» **Prompt**
Examine the entries and show every line in which the word "Україні" is found.

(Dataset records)
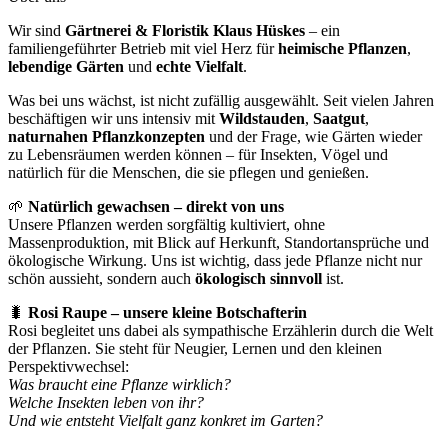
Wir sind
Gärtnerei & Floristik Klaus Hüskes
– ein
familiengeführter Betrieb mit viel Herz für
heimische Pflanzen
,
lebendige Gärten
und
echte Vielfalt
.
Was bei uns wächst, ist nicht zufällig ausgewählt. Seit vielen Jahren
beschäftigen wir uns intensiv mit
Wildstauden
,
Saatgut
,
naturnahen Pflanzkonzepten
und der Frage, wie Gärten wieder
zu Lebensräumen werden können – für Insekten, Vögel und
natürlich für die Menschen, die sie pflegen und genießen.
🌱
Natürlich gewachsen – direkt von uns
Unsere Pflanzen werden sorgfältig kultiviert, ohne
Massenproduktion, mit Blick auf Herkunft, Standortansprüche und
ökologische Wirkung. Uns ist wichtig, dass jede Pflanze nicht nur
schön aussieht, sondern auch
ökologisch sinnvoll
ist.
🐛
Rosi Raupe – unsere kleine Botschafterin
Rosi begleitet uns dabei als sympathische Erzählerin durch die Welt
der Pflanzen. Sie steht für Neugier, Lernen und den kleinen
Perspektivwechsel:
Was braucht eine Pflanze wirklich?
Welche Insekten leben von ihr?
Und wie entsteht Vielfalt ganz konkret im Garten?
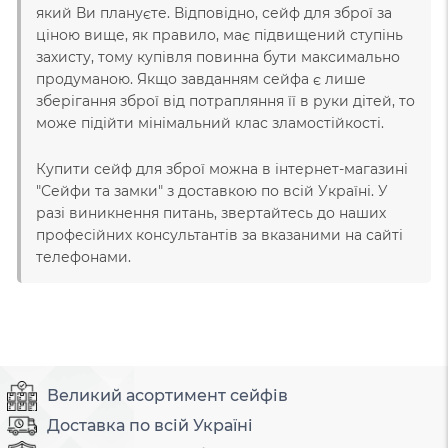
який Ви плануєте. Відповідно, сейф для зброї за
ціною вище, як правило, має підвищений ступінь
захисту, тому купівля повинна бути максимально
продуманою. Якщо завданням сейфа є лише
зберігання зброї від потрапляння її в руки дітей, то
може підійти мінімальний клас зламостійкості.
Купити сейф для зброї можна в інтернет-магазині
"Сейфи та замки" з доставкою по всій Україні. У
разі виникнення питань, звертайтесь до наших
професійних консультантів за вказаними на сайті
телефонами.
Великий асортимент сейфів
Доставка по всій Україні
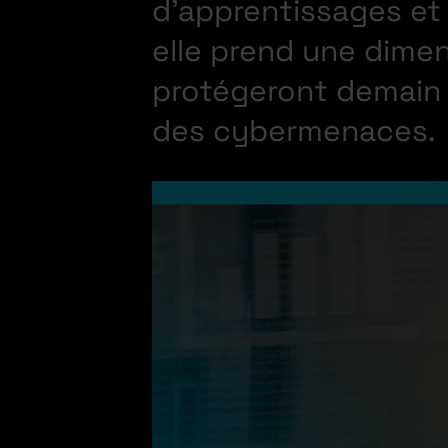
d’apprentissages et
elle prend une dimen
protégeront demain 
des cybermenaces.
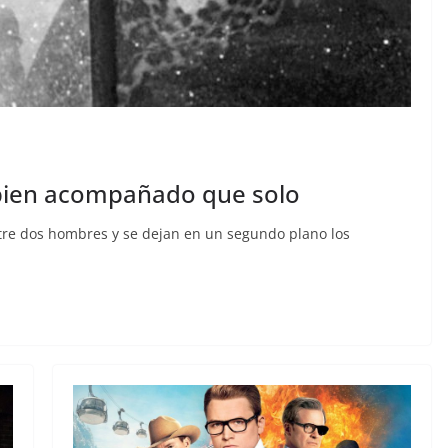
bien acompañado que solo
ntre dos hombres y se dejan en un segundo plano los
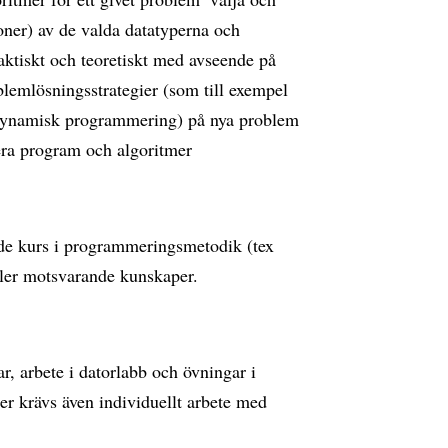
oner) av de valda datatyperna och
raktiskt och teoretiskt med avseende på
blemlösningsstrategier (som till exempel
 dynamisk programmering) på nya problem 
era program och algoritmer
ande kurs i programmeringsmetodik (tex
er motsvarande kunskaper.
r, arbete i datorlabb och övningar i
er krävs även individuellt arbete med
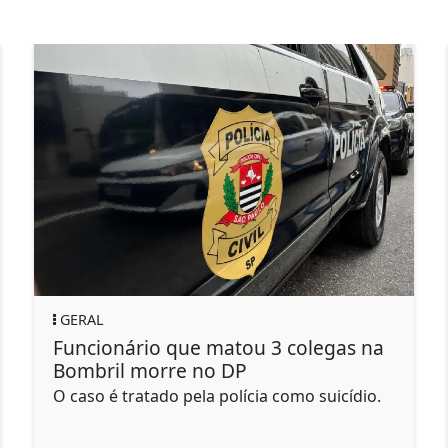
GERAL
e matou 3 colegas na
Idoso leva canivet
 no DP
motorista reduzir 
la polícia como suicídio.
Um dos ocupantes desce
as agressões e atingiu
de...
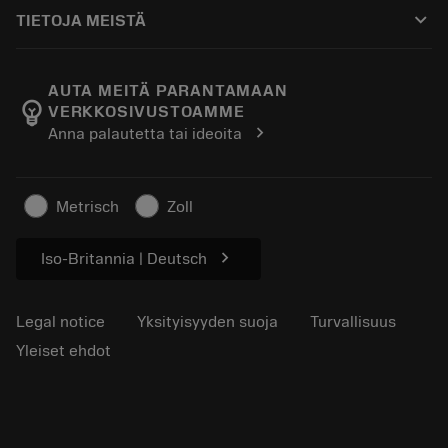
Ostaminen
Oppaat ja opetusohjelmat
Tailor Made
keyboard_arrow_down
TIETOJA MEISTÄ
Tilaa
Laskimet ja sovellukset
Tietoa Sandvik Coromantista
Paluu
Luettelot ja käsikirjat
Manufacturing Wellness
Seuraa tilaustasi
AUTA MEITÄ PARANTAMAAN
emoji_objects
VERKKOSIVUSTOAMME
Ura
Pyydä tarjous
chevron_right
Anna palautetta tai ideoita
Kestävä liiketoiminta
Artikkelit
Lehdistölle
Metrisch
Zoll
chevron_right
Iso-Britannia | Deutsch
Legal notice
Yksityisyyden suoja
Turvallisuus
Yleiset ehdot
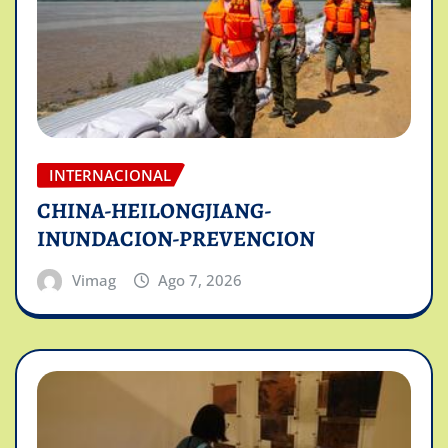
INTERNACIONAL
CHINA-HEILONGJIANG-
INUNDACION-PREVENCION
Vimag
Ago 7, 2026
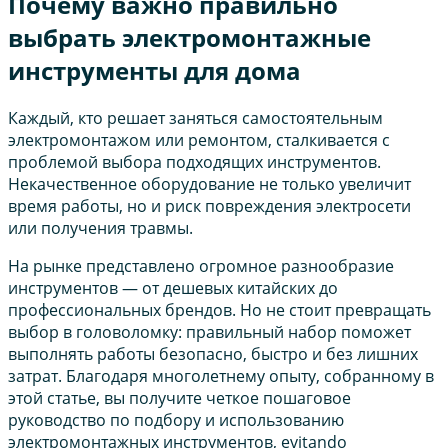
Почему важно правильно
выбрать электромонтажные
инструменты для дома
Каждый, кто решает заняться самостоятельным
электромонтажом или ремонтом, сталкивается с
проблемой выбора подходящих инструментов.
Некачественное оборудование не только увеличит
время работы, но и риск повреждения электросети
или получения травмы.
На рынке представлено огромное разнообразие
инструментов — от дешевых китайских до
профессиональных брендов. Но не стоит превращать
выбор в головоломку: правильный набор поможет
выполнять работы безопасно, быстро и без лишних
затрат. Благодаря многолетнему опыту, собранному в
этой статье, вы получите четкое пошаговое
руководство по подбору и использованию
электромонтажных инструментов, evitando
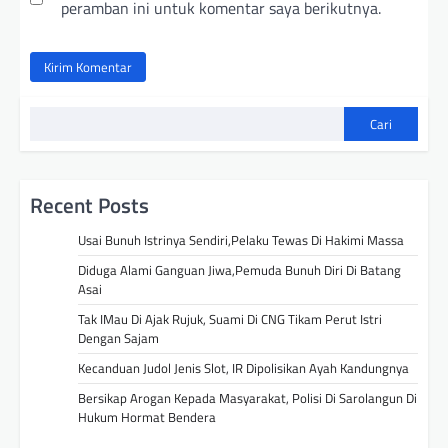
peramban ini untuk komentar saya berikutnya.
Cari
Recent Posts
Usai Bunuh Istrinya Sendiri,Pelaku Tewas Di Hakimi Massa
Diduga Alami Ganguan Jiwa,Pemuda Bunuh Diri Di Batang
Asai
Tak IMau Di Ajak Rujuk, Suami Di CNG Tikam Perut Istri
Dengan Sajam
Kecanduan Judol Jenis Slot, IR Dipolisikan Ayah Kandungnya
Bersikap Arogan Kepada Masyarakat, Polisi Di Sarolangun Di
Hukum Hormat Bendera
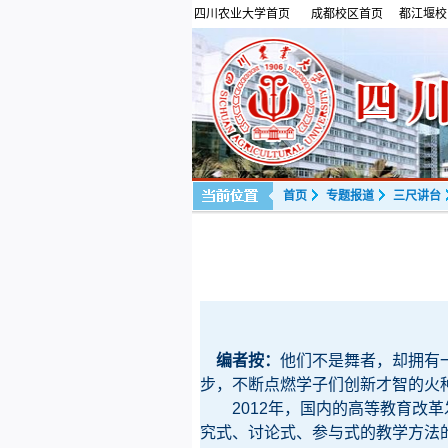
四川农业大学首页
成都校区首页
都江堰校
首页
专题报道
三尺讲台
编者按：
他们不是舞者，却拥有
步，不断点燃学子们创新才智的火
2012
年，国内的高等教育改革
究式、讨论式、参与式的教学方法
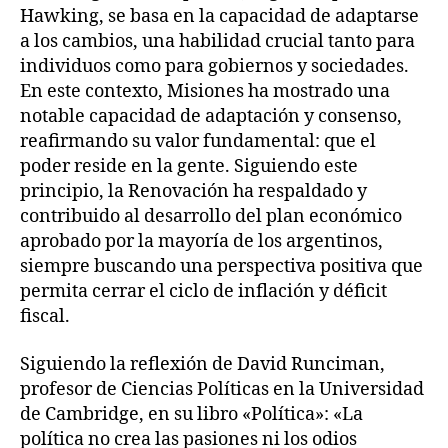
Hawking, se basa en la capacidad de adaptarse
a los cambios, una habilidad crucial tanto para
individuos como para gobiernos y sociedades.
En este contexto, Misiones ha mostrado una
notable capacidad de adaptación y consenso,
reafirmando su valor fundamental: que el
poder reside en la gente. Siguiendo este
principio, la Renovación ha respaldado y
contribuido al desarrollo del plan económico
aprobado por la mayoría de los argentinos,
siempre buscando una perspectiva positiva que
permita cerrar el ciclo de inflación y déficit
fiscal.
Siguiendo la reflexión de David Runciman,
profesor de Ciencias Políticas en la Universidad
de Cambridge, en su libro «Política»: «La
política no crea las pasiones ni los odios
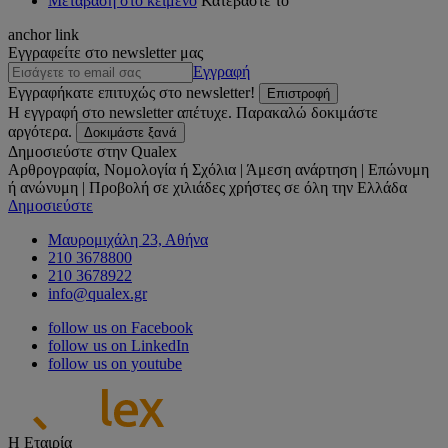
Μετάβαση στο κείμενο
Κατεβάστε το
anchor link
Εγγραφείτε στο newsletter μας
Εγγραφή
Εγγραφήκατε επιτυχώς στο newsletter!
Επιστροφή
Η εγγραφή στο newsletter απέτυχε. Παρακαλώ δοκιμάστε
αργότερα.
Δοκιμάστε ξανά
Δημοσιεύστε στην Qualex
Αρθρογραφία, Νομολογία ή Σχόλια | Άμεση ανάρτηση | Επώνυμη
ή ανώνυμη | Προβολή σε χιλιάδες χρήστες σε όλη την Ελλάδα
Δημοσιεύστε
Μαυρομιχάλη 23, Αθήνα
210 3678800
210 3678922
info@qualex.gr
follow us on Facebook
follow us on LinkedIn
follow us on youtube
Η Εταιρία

» **Task solution**
"Сейфи та замки" з доставкою по всій Україні. У
Доставка по всій Україні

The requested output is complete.